• EXCERPTED PASSAGE:
····················
I’m new to zig and learning it atm. When I use std.mem.splitAny
or splitSequence
or tokenize
to split a console input string with a space as delimiter, it returns garbage. So I tried to write my own unicode split function. Here it is:
fn split_utf8(allocator: std.mem.Allocator, in: []const u8, delimiter: []const u8) !std.ArrayList([]const u8) {
var list = std.ArrayList([]const u8).init(allocator);
try list.append("");
var utf8 = (try std.unicode.Utf8View.init(in)).iterator();
while (utf8.nextCodepointSlice()) |codepoint| {
if (std.mem.eql(u8, codepoint, delimiter)) {
try list.append("");
}
const last: []const u8 = list.pop();
defer allocator.free(last);
const new: []const u8 = std.mem.concat(allocator, u8, &[_][]const u8{last, codepoint}) catch "Something went really wrong";
try list.append(new);
}
return list;
}
test "Split test" {
var expected = std.ArrayList([]const u8).init(std.testing.allocator);
defer expected.deinit();
try expected.append("F");
try expected.append("1");
try expected.append("100");
try expected.append("????click");
const actual = try split_utf8(std.testing.allocator, "F 1 100 ????click", " ");
defer actual.deinit();
try testing.expectEqual(expected.items.len, actual.items.len);
// further testing
}
but I always get the error that the address produced by std.mem.concat is leaked.
I’ve tried the following things:
- defer free new (crashes)
- in the test, after the assert, loop over actual and free each element (crashes)
I’m pretty lost. I’d like to know
- Is there a better way to split unicode strings?
- If there were no better way, how can I fix the split_utf8 method? Building a list of growing things might be something that might come up in the future.
Thanks!
····················
• GOAL OF THE EXERCISE: Summarize the Zig string-splitting post in two sentences. The data that comes after this text isn't needed.

• EXTRACTED ENTRIES:
····················
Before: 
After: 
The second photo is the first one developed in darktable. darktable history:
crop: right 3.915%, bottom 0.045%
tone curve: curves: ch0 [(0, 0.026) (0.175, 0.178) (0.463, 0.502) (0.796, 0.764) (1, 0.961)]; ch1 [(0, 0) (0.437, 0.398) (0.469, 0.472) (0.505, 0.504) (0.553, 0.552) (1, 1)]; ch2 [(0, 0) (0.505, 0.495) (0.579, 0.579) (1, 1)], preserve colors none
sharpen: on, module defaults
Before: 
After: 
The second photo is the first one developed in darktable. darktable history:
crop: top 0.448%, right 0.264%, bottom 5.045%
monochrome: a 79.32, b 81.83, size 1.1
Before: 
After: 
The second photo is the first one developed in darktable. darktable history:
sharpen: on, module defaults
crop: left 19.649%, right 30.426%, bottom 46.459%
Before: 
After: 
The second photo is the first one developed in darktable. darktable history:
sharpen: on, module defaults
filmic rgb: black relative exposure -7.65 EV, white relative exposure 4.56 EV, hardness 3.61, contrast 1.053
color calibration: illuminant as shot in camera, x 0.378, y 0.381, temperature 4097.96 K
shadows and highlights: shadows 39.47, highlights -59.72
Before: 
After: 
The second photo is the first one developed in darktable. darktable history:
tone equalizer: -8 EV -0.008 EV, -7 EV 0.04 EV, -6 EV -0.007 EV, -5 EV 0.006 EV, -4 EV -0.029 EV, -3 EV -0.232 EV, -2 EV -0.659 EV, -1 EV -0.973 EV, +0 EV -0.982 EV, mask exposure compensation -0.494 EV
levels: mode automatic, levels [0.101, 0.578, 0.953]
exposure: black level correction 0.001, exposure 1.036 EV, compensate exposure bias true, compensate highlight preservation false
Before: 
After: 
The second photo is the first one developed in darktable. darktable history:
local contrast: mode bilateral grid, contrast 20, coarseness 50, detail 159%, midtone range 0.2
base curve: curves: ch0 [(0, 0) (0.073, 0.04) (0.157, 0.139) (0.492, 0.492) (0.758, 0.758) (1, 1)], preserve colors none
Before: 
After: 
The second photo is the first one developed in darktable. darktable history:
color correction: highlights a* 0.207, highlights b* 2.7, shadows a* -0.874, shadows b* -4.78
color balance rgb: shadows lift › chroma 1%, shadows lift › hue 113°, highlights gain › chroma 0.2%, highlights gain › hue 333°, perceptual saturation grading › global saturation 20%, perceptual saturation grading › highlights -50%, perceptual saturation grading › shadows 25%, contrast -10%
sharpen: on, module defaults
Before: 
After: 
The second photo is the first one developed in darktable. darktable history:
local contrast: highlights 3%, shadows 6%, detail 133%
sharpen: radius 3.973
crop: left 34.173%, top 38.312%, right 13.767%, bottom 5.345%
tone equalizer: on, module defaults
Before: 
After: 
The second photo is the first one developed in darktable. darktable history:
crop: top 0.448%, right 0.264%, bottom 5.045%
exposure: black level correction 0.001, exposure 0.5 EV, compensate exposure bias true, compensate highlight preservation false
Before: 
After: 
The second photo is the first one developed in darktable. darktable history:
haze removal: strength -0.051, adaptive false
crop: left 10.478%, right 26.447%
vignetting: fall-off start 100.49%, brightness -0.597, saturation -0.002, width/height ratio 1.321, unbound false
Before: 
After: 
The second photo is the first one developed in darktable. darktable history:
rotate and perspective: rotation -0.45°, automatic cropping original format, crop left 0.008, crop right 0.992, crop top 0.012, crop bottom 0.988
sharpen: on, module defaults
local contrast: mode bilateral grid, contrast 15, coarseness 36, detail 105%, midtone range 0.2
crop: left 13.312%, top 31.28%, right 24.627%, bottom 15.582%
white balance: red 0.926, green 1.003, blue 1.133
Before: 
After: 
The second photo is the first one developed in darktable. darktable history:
····················
• EXPECTED ANSWER: A newcomer to Zig got garbage from std.mem.splitAny, splitSequence and tokenize when splitting console input on a space, so they wrote their own Unicode split function that builds an ArrayList by concatenating codepoints. Its test always reports that the address produced by std.mem.concat is leaked, freeing the memory in the function or in the test crashes, and the post asks whether there is a better way to split Unicode strings or, if not, how to fix split_utf8.